- **Work order**:
In the records below, locate the line containing "- Concept: Sliding Window", then output that line and all later lines exactly, through the last one.

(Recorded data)
◆ ◆ ◆ ◆ ◆
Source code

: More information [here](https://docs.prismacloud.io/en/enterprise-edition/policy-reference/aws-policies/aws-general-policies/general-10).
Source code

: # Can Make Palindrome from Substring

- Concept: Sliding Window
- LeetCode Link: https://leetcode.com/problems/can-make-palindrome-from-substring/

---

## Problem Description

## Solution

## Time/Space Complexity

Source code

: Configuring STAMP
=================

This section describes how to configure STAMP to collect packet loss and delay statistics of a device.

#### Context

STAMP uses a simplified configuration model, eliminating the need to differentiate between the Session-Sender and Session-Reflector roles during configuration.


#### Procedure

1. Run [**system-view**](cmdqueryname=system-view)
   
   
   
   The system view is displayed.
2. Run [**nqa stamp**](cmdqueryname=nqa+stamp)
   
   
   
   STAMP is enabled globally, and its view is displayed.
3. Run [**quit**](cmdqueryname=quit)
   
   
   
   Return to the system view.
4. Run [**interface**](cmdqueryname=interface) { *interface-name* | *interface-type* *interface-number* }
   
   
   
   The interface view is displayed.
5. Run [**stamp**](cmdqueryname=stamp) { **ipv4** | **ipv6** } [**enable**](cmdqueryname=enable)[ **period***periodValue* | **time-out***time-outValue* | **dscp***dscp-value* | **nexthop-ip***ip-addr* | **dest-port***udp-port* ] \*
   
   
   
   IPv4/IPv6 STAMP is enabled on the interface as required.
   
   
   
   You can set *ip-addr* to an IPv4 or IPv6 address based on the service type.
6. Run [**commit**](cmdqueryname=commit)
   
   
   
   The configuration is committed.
◆ ◆ ◆ ◆ ◆
- **Solution for this exercise**:
- Concept: Sliding Window
- LeetCode Link: https://leetcode.com/problems/can-make-palindrome-from-substring/

---

## Problem Description

## Solution

## Time/Space Complexity

Source code

: Configuring STAMP
=================

This section describes how to configure STAMP to collect packet loss and delay statistics of a device.

#### Context

STAMP uses a simplified configuration model, eliminating the need to differentiate between the Session-Sender and Session-Reflector roles during configuration.


#### Procedure

1. Run [**system-view**](cmdqueryname=system-view)
   
   
   
   The system view is displayed.
2. Run [**nqa stamp**](cmdqueryname=nqa+stamp)
   
   
   
   STAMP is enabled globally, and its view is displayed.
3. Run [**quit**](cmdqueryname=quit)
   
   
   
   Return to the system view.
4. Run [**interface**](cmdqueryname=interface) { *interface-name* | *interface-type* *interface-number* }
   
   
   
   The interface view is displayed.
5. Run [**stamp**](cmdqueryname=stamp) { **ipv4** | **ipv6** } [**enable**](cmdqueryname=enable)[ **period***periodValue* | **time-out***time-outValue* | **dscp***dscp-value* | **nexthop-ip***ip-addr* | **dest-port***udp-port* ] \*
   
   
   
   IPv4/IPv6 STAMP is enabled on the interface as required.
   
   
   
   You can set *ip-addr* to an IPv4 or IPv6 address based on the service type.
6. Run [**commit**](cmdqueryname=commit)
   
   
   
   The configuration is committed.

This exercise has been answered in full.